Confidence levels rose marginally in April to a reading of 65.4, still well below the recent peak of 72 in February. The gain over last month, while not substantial, is nonetheless encouraging given the recent spike in food and fuel prices. The survey suggested that inflation expectations actually eased a bit, while consumers viewed current broad economic conditions more favorably.
Inflationary pressures may represent the most significant near-term risk to consumer confidence and spending. A sustained period of heightened prices is a near certainty to be a source of irritation that would force consumers to trim spending in other discretionary areas of their budget, potentially contributing to an incremental slowdown in the economy as a whole.

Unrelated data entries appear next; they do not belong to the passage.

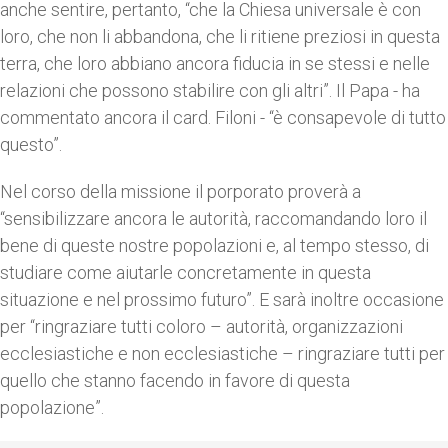
anche sentire, pertanto, “che la Chiesa universale è con
loro, che non li abbandona, che li ritiene preziosi in questa
terra, che loro abbiano ancora fiducia in se stessi e nelle
relazioni che possono stabilire con gli altri”. Il Papa - ha
commentato ancora il card. Filoni - “è consapevole di tutto
questo”.
Nel corso della missione il porporato proverà a
“sensibilizzare ancora le autorità, raccomandando loro il
bene di queste nostre popolazioni e, al tempo stesso, di
studiare come aiutarle concretamente in questa
situazione e nel prossimo futuro”. E sarà inoltre occasione
per “ringraziare tutti coloro – autorità, organizzazioni
ecclesiastiche e non ecclesiastiche – ringraziare tutti per
quello che stanno facendo in favore di questa
popolazione”.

Since its inception in 1967, the Conference Board’s measure of confidence has averaged 94.5. Despite the fact that the recession itself ended nearly two years ago, confidence remains well below that average, illustrating the significance of the lingering effects of that recession.

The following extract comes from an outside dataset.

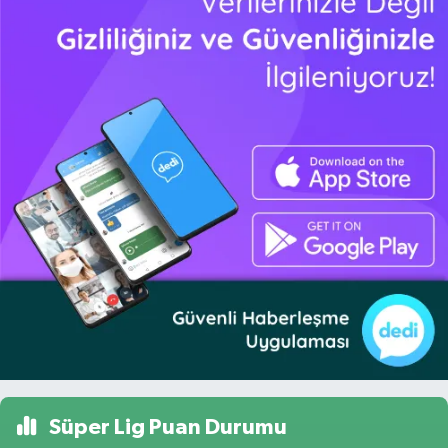
Süper Lig Puan Durumu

Home prices continue to show weakness as foreclosure rates tick higher, inventory levels edge upward, and homes sales volume remains depressed. For most families, their personal residence remains their primary asset. Despite the greater emphasis on personal savings and debt reduction in recent years, consumers remain burdened by relatively high debt levels.

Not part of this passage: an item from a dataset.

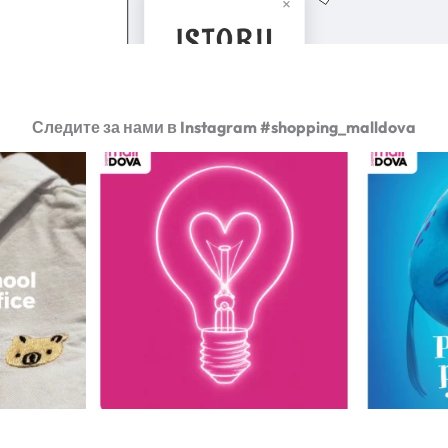
Следите за нами в Instagram #shopping_malldova
Istorii cu
>>
cașcaval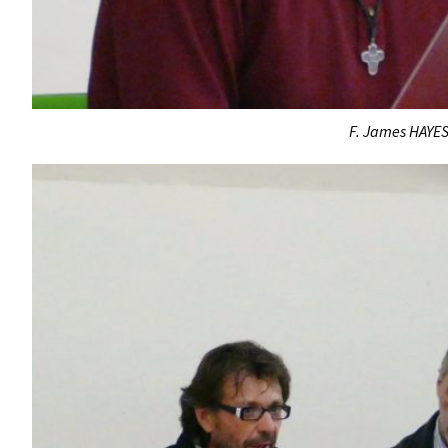
F. James HAYES,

The recent acceleration in the pace of private sector job creation has apparently not been lost on the consumer. Further improvement in consumer mood seems likely should job creation continue at an improved pace. As we’ve noted previously, the sources of uncertainty noted above are not going to be resolved overnight and the “two steps forward, one step back” pattern of improvement in economic conditions in the aftermath of the Great Recession is likely to weigh on consumers for some time to come.